McCabe picked it up and stood frozen next to him, holding his breath, expecting
him to wake up and hoping he wouldn't. Now he heard a voice calling from
upstairs.

    "Noto…"

    McCabe
was squatting next to him, staring at the ring of keys on his belt. He heard
footsteps on the stairs. Someone came partway down and stopped.

    "Noto,
you down there? What are you doing?"

  

        

    "I
tell him I have one of his students," Mazara said. He took out a pack of
Marlboro reds and lit one, blowing smoke across the table.

    Angela
sipped cappuccino and wiped foam from her upper lip with a napkin. "What
did he say?"

    "'Who
are you?'" Roberto said.

    "You
can't criticize him for that, uh?"

    "I
say, 'Signor Rady, it does not matter who I am, it is who I have.'"

    "That's
a good line," Angela said.

    "He
say, 'What is this about?' I say, 'It's about a kidnap- ping.

    Angela
said, "Is he stupid? What did he think it was?"

    "He
must be. He say, 'Who do you have?' I say, 'Chip Tallenger.' He say, 'How do I
know you have him?' 'I tell you I do. Check around. Do you see him? No, because
he is not there.'"

    "What
did the man say?"

    "You
will not believe this. He say, 'Call back in twenty minutes.' "

    Angela
said, "Come on, he did not."

    "I
say, 'Listen, I am the one give the orders. You have twenty-four hours to get
this money, half a million euro. Do you understand?' He say, 'That's 650,000
dollars.'" Mazara took a long drag on the cigarette, blowing out smoke.
"He say, 'What if we need more time?'"

    "Did
you tell him there is no more time?"

    "Yes,
of course."

    They
were sitting at a table at a
tavola calda
in Orvieto, Angela sipping
cappuccino, Mazara smoking.

    Angela
said, "Did he understand? I do not have much confidence in this Signor
Rady. Is there someone else?"

    "It
will be okay. Signor Rady will call the father and the father will know what to
do."

    "Did
you tell him Signor Tallenger's life is in danger? Does he understand what will
happen if the ransom is not paid? Did you impress that upon him?"

    Roberto
nodded. "I made sure to tell him."

    Angela
said, "We better go, uh?"

    "What
is the hurry?
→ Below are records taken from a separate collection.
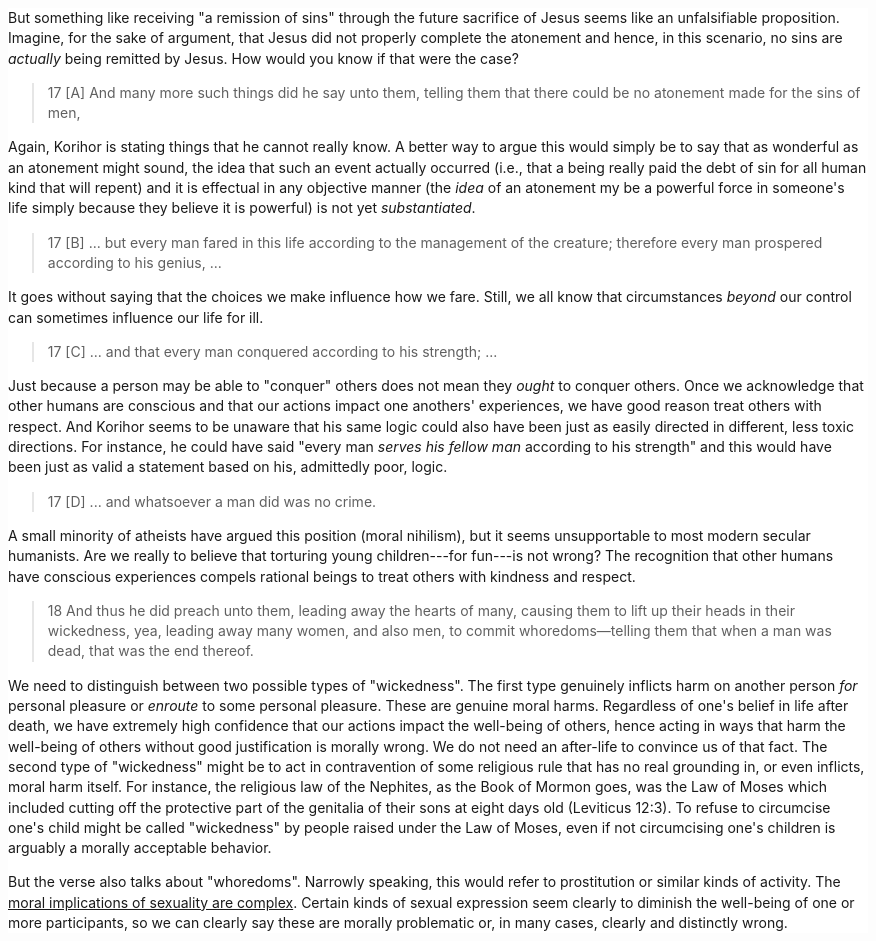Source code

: But something like receiving "a remission of sins" through the future sacrifice of Jesus seems like an unfalsifiable proposition.  Imagine, for the sake of argument, that Jesus did not properly complete the atonement and hence, in this scenario, no sins are *actually* being remitted by Jesus.  How would you know if that were the case?

> 17 [A] And many more such things did he say unto them, telling them that there could be no atonement made for the sins of men,

Again, Korihor is stating things that he cannot really know.  A better way to argue this would simply be to say that as wonderful as an atonement might sound, the idea that such an event actually occurred (i.e., that a being really paid the debt of sin for all human kind that will repent) and it is effectual in any objective manner (the *idea* of an atonement my be a powerful force in someone's life simply because they believe it is powerful) is not yet _substantiated_.

>  17 [B] ... but every man fared in this life according to the management of the creature; therefore every man prospered according to his genius, ...

It goes without saying that the choices we make influence how we fare.  Still, we all know that circumstances *beyond* our control can sometimes influence our life for ill.

> 17 [C] ... and that every man conquered according to his strength;  ...

Just because a person may be able to "conquer" others does not mean they *ought* to conquer others.  Once we acknowledge that other humans are conscious and that our actions impact one anothers' experiences, we have good reason treat others with respect.  And Korihor seems to be unaware that his same logic could also have been just as easily directed in different, less toxic directions.  For instance, he could have said "every man *serves his fellow man* according to his strength" and this would have been just as valid a statement based on his, admittedly poor, logic.

> 17 [D] ... and whatsoever a man did was no crime.

A small minority of atheists have argued this position (moral nihilism), but it seems unsupportable to most modern secular humanists.  Are we really to believe that torturing young children---for fun---is not wrong?  The recognition that other humans have conscious experiences compels rational beings to treat others with kindness and respect.

> 18 And thus he did preach unto them, leading away the hearts of many, causing them to lift up their heads in their wickedness, yea, leading away many women, and also men, to commit whoredoms—telling them that when a man was dead, that was the end thereof.

We need to distinguish between two possible types of "wickedness".  The first type genuinely inflicts harm on another person *for* personal pleasure or *enroute* to some personal pleasure.  These are genuine moral harms.  Regardless of one's belief in life after death, we have extremely high confidence that our actions impact the well-being of others, hence acting in ways that harm the well-being of others without good justification is morally wrong.  We do not need an after-life to convince us of that fact.  The second type of "wickedness" might be to act in contravention of some religious rule that has no real grounding in, or even inflicts, moral harm itself.  For instance, the religious law of the Nephites, as the Book of Mormon goes, was the Law of Moses which included cutting off the protective part of the genitalia of their sons at eight days old (Leviticus 12:3).  To refuse to circumcise one's child might be called "wickedness" by people raised under the Law of Moses, even if not circumcising one's children is arguably a morally acceptable behavior.

But the verse also talks about "whoredoms".  Narrowly speaking, this would refer to prostitution or similar kinds of activity.  The [moral implications of sexuality are complex](https://faenrandir.github.io/a_careful_examination/why-sex-linked-to-morality/).  Certain kinds of sexual expression seem clearly to diminish the well-being of one or more participants, so we can clearly say these are morally problematic or, in many cases, clearly and distinctly wrong.


[^sexuality]: We need to distinguish between two possible types of "wickedness".  The first type genuinely inflicts harm on another person *for* personal pleasure or *enroute* to some personal pleasure.  These are genuine moral harms.  Regardless of one's belief in life after death, we have extremely high confidence that our actions impact the well-being of others, hence acting in ways that harm the well-being of others without good justification is morally wrong.  We do not need an after-life to convince us of that fact.  The second type of "wickedness" might be to act in contravention of some religious rule that has no real grounding in, or even inflicts, moral harm.  For instance, the religious law of the Nephites, as the Book of Mormon goes, was the Law of Moses which included cutting off the protective part of the genitalia of their sons at eight days old (Leviticus 12:3).  To refuse to circumcise one's child might be called "wickedness" by people raised under the Law of Moses, even if not circumcising one's children is arguably a morally acceptable behavior.
[^enlightenment]: Arguments over the existence of God and evidence for or against the proposition were [a feature of the Enlightenment](https://www.thegospelcoalition.org/essay/the-rise-of-biblical-criticism-in-the-enlightenment/).
[^belief_in_god_assumed]: From the Internet Encyclopedia of Philosophy entry on [Religious Epistemology](https://iep.utm.edu/relig-ep/): "In the West, belief in God was assumed in the dominant Jewish, Christian and Islamic religions."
He is not going anywhere."

    Angela
was thinking about the American. She was expecting him to be different, this
student from a wealthy family, the son of a well-known American politician, a
senator, an important man. The senator was profiled in
Corriere della sera
as a self- made multi-millionaire living in Greenwich, Connecticut, one of the
wealthiest cities in the United States. The one she met didn't seem to fit this
background - his attitude, his clothes.

    Pulling
the thief off the motorcycle was the first indication. That was unexpected, but
made it all work. Her job was to get his attention and hope he wanted to meet
her. The thieves had made it much easier. But what really surprised her was how
tough he was, fighting four of them. It was lucky Mazara hit him when he did or
Chip Tallenger would have gotten away for sure.

    She
wondered what might have happened if they had met under different
circumstances. There was something about him.

    

    

    McCabe
unlocked the handcuffs and placed them on the floor, trying not to make any
noise. The big man was asleep, snoring. He went up the stairs, stopped and
listened. He turned the handle, opened the door a crack and looked down a hall
into the house. He smelled onions cooking. Went through the door, moving to his
left and looked into the kitchen. There was a skillet on the stovetop, the
smell of pancetta and onions filling the room. There was a cigarette burning in
an ashtray.

    A
voice said, "What are you doing in there? You are worse than a woman."

    He
came in the kitchen now, the stocky guy with red hair from the holding cell,
picked up his cigarette, took a drag and put it down. He wore a shoulder
holster over a white tank top. He moved toward the doorway and yelled, "No
to…" And to himself he said, "Where is he?"